* START PROVIDED DATA *

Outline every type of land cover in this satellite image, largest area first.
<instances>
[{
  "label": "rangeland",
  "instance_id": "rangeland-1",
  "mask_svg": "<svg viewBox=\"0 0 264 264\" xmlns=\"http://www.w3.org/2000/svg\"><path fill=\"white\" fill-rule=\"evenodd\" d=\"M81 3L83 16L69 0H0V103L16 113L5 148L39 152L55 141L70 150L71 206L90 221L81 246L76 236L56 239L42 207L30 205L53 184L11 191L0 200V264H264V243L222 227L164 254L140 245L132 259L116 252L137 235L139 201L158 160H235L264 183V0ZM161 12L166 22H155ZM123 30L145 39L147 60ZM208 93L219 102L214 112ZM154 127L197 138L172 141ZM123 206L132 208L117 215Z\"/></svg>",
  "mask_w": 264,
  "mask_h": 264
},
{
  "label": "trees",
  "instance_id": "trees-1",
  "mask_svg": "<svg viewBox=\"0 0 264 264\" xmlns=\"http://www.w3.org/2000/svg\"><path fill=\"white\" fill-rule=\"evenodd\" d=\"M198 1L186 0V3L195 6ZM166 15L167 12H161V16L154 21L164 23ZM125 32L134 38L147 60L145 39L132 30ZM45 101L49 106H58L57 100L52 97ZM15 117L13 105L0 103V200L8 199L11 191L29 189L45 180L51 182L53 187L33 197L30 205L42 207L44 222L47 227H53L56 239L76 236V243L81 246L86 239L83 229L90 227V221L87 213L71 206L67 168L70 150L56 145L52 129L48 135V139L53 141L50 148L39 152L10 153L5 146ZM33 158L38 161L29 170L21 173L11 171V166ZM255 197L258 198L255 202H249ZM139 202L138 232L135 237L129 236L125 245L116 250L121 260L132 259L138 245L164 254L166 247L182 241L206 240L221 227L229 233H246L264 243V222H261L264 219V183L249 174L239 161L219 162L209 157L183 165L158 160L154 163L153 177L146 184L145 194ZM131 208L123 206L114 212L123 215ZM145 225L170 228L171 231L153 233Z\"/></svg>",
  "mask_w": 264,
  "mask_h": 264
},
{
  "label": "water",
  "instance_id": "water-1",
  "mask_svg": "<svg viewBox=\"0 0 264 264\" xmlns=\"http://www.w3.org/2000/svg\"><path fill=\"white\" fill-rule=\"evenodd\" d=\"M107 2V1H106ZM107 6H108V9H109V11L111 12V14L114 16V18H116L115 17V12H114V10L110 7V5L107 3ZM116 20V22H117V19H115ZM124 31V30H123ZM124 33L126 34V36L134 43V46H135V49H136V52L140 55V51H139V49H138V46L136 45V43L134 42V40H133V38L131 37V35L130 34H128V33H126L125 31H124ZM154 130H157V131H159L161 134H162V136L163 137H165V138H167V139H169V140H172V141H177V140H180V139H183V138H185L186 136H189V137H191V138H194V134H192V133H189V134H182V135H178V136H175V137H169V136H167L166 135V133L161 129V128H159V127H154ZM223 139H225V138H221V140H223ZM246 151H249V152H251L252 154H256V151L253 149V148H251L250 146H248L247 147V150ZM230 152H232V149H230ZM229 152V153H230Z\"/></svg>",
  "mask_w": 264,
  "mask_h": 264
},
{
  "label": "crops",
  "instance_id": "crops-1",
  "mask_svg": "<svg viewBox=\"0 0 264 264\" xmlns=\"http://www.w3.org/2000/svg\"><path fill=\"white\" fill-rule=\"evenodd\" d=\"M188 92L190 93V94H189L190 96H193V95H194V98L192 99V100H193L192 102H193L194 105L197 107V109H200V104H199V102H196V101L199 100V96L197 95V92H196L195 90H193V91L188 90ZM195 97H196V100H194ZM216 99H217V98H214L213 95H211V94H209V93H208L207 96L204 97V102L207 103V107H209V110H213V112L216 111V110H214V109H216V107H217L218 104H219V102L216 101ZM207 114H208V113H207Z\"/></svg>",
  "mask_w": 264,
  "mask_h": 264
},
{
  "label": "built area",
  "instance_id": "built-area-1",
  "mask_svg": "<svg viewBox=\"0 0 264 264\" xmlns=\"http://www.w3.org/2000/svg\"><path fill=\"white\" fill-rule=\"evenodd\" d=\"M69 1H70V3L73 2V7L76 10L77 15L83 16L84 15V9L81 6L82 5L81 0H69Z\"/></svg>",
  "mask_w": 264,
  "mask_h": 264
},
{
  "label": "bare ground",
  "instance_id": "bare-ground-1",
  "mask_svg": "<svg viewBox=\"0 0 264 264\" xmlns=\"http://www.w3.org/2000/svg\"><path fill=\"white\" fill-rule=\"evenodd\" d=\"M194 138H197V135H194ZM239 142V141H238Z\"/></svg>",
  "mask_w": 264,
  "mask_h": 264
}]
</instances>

* END PROVIDED DATA *

Extract every line of the records above that contains the string "ground".

  "label": "bare ground",
  "instance_id": "bare-ground-1",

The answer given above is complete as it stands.